Extracted records:
++++

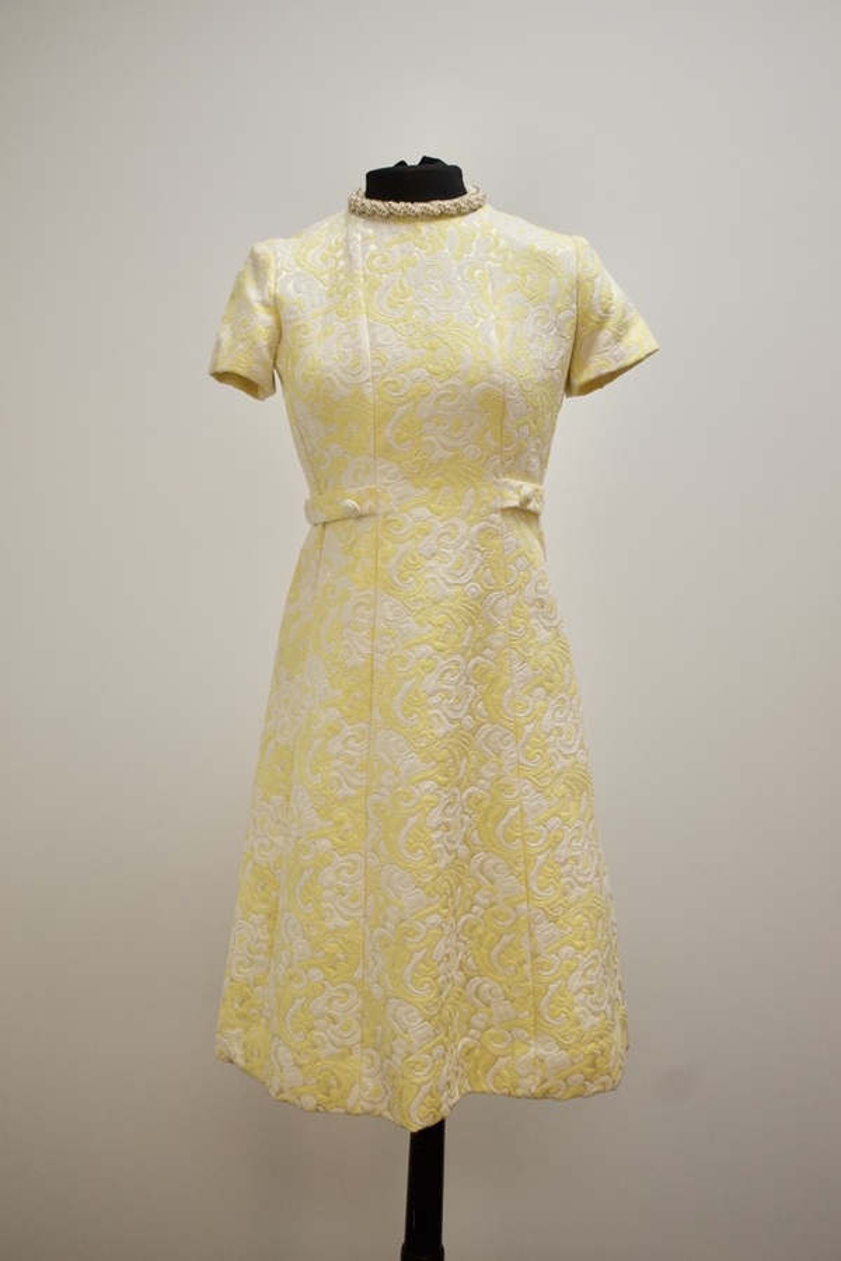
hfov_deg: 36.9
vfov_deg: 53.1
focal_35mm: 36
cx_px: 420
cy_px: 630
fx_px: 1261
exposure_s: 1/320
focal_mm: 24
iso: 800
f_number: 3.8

++++

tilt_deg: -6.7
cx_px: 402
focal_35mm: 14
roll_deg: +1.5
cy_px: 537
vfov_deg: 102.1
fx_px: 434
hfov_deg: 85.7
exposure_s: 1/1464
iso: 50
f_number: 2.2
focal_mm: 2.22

++++

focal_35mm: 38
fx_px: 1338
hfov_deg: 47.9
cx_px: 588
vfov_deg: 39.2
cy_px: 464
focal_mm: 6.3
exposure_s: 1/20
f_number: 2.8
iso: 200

++++

TASK DETAILS:
Output the lines above exactly, but only those between the line holding "focal_35mm: 14" and the line holding "focal_mm: 2.22", inclusive.

OUTPUT OF THE EXERCISE:
focal_35mm: 14
roll_deg: +1.5
cy_px: 537
vfov_deg: 102.1
fx_px: 434
hfov_deg: 85.7
exposure_s: 1/1464
iso: 50
f_number: 2.2
focal_mm: 2.22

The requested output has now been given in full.